Now For various reasons our women out there find it worth to abort, here is another time of dilemma when and how do you confirm the abortion process was successful.
How do I know my abortion has been successful? Am I still pregnant after my abortion?
With questions like this in mind, the best way to get the reassurance that the abortion has been successful, especially if you have taken the abortion pill(s), is to do a pregnancy test.
Your pregnancy test after abortion
We advise that you take a pregnancy test 4 weeks after your treatment to confirm that your abortion has been successful and that your body is returning to normal.

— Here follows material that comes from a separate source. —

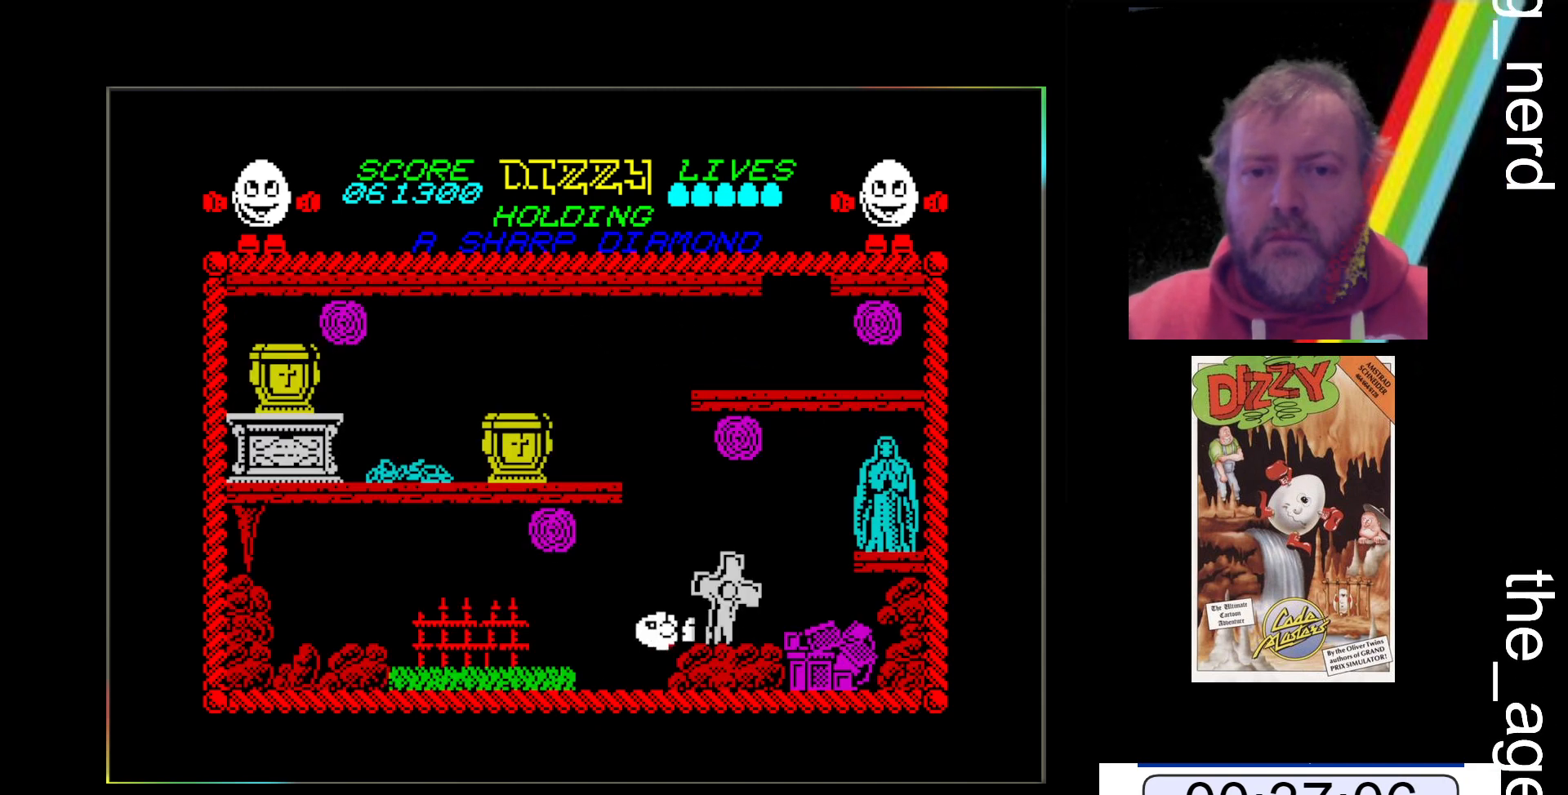
{"keys": ["x"], "events": [[33, "space", "down"], [433, "space", "up"]]}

If you take the test too early, it may show a false positive. This is because the pregnancy hormone may still be present in your body.

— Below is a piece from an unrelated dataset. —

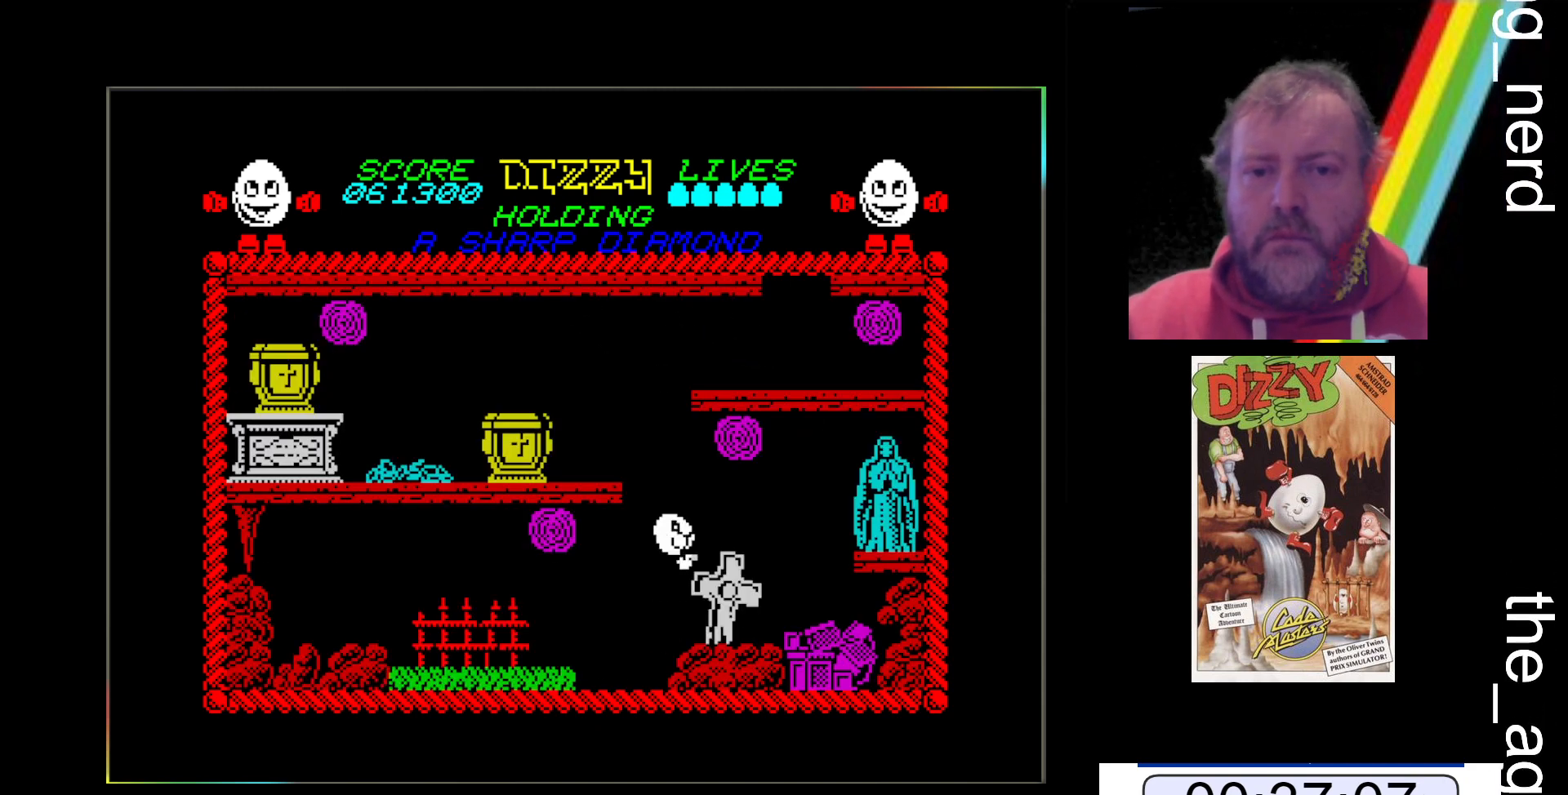
{"keys": [], "events": [[67, "x", "up"]]}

Avoid digital pregnancy tests after abortion
Please be aware that it’s not advisable to take a digital pregnancy test after your treatment. This is because digital tests are very sensitive and may pick up even the slightest trace of pregnancy hormones in your body, anything up to 8 weeks post-treatment. So you might think you’re still pregnant when you are most probably not.
Understanding the pregnancy test results
A negative pregnancy result
If you’ve had no issues following your abortion – and have a negative pregnancy test – you do not need further follow-up.
A negative which then appears as a positive test result
If you get a negative test – which later appears to be positive – check whether or not you read the pregnancy test within the time stated on the packaging. Results read outside of the given timescale may not be reliable. If in doubt, repeat the test.
A positive pregnancy result
If you have a positive pregnancy test at 4 weeks after treatment – but do not have any pregnancy symptoms – take a second test at 5 weeks.
Can I get pregnant straight after my abortion?
Yes. It’s possible for women to become pregnant immediately following an abortion, so please ensure you do not have unprotected sex after your abortion. We offer a range of contraception options at the time of treatment.